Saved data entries
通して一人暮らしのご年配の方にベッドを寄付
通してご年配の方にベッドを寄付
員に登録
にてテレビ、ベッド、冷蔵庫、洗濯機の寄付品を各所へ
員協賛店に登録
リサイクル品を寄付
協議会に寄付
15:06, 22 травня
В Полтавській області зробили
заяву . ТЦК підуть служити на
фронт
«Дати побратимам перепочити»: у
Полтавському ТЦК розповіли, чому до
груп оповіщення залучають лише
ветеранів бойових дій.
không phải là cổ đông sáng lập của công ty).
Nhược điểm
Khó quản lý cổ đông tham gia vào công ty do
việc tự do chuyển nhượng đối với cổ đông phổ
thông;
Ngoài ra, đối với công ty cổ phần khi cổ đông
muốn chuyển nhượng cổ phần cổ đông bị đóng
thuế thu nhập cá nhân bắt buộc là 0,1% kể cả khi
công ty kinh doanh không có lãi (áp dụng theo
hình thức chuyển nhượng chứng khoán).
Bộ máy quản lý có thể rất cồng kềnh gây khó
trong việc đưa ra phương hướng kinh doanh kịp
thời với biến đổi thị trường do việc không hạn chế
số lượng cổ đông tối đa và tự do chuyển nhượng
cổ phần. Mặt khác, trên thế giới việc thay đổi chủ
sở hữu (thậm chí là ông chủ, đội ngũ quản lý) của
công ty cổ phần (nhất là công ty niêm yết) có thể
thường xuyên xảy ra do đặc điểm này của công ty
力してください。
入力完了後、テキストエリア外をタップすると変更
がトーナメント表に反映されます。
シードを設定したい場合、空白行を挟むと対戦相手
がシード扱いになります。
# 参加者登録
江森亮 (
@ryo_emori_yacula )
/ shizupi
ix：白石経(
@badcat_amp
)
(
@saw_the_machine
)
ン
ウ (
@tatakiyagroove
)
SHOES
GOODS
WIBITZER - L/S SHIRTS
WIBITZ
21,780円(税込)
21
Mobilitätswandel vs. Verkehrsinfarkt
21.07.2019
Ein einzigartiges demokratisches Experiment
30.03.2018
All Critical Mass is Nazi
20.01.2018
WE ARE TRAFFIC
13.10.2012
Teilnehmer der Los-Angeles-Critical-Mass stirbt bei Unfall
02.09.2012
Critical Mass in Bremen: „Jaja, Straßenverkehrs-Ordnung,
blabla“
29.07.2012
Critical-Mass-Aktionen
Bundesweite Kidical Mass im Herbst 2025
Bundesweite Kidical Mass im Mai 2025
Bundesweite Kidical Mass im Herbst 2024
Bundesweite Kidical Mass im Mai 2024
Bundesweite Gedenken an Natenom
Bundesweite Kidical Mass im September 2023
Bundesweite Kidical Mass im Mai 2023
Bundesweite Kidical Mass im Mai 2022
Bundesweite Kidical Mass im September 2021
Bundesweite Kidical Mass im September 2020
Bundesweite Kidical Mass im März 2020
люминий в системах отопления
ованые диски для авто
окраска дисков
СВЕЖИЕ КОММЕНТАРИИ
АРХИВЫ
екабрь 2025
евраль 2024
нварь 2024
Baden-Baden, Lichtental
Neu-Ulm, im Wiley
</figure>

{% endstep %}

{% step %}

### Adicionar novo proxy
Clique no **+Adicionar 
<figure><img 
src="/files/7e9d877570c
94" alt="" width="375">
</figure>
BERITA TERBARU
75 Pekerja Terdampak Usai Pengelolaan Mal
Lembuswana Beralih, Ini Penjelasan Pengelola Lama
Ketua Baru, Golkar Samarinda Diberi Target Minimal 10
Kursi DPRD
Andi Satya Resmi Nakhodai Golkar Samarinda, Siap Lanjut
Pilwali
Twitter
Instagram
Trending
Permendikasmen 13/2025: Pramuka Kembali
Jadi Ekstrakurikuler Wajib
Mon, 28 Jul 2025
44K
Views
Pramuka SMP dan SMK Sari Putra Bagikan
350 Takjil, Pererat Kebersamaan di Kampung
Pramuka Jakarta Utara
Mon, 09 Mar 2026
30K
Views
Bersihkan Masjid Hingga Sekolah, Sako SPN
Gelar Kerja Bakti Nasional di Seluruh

Goal of the exercise
The response should be an exact copy of every line above.

Solved exercise
通して一人暮らしのご年配の方にベッドを寄付
通してご年配の方にベッドを寄付
員に登録
にてテレビ、ベッド、冷蔵庫、洗濯機の寄付品を各所へ
員協賛店に登録
リサイクル品を寄付
協議会に寄付
15:06, 22 травня
В Полтавській області зробили
заяву . ТЦК підуть служити на
фронт
«Дати побратимам перепочити»: у
Полтавському ТЦК розповіли, чому до
груп оповіщення залучають лише
ветеранів бойових дій.
không phải là cổ đông sáng lập của công ty).
Nhược điểm
Khó quản lý cổ đông tham gia vào công ty do
việc tự do chuyển nhượng đối với cổ đông phổ
thông;
Ngoài ra, đối với công ty cổ phần khi cổ đông
muốn chuyển nhượng cổ phần cổ đông bị đóng
thuế thu nhập cá nhân bắt buộc là 0,1% kể cả khi
công ty kinh doanh không có lãi (áp dụng theo
hình thức chuyển nhượng chứng khoán).
Bộ máy quản lý có thể rất cồng kềnh gây khó
trong việc đưa ra phương hướng kinh doanh kịp
thời với biến đổi thị trường do việc không hạn chế
số lượng cổ đông tối đa và tự do chuyển nhượng
cổ phần. Mặt khác, trên thế giới việc thay đổi chủ
sở hữu (thậm chí là ông chủ, đội ngũ quản lý) của
công ty cổ phần (nhất là công ty niêm yết) có thể
thường xuyên xảy ra do đặc điểm này của công ty
力してください。
入力完了後、テキストエリア外をタップすると変更
がトーナメント表に反映されます。
シードを設定したい場合、空白行を挟むと対戦相手
がシード扱いになります。
# 参加者登録
江森亮 (
@ryo_emori_yacula )
/ shizupi
ix：白石経(
@badcat_amp
)
(
@saw_the_machine
)
ン
ウ (
@tatakiyagroove
)
SHOES
GOODS
WIBITZER - L/S SHIRTS
WIBITZ
21,780円(税込)
21
Mobilitätswandel vs. Verkehrsinfarkt
21.07.2019
Ein einzigartiges demokratisches Experiment
30.03.2018
All Critical Mass is Nazi
20.01.2018
WE ARE TRAFFIC
13.10.2012
Teilnehmer der Los-Angeles-Critical-Mass stirbt bei Unfall
02.09.2012
Critical Mass in Bremen: „Jaja, Straßenverkehrs-Ordnung,
blabla“
29.07.2012
Critical-Mass-Aktionen
Bundesweite Kidical Mass im Herbst 2025
Bundesweite Kidical Mass im Mai 2025
Bundesweite Kidical Mass im Herbst 2024
Bundesweite Kidical Mass im Mai 2024
Bundesweite Gedenken an Natenom
Bundesweite Kidical Mass im September 2023
Bundesweite Kidical Mass im Mai 2023
Bundesweite Kidical Mass im Mai 2022
Bundesweite Kidical Mass im September 2021
Bundesweite Kidical Mass im September 2020
Bundesweite Kidical Mass im März 2020
люминий в системах отопления
ованые диски для авто
окраска дисков
СВЕЖИЕ КОММЕНТАРИИ
АРХИВЫ
екабрь 2025
евраль 2024
нварь 2024
Baden-Baden, Lichtental
Neu-Ulm, im Wiley
</figure>

{% endstep %}

{% step %}

### Adicionar novo proxy
Clique no **+Adicionar 
<figure><img 
src="/files/7e9d877570c
94" alt="" width="375">
</figure>
BERITA TERBARU
75 Pekerja Terdampak Usai Pengelolaan Mal
Lembuswana Beralih, Ini Penjelasan Pengelola Lama
Ketua Baru, Golkar Samarinda Diberi Target Minimal 10
Kursi DPRD
Andi Satya Resmi Nakhodai Golkar Samarinda, Siap Lanjut
Pilwali
Twitter
Instagram
Trending
Permendikasmen 13/2025: Pramuka Kembali
Jadi Ekstrakurikuler Wajib
Mon, 28 Jul 2025
44K
Views
Pramuka SMP dan SMK Sari Putra Bagikan
350 Takjil, Pererat Kebersamaan di Kampung
Pramuka Jakarta Utara
Mon, 09 Mar 2026
30K
Views
Bersihkan Masjid Hingga Sekolah, Sako SPN
Gelar Kerja Bakti Nasional di Seluruh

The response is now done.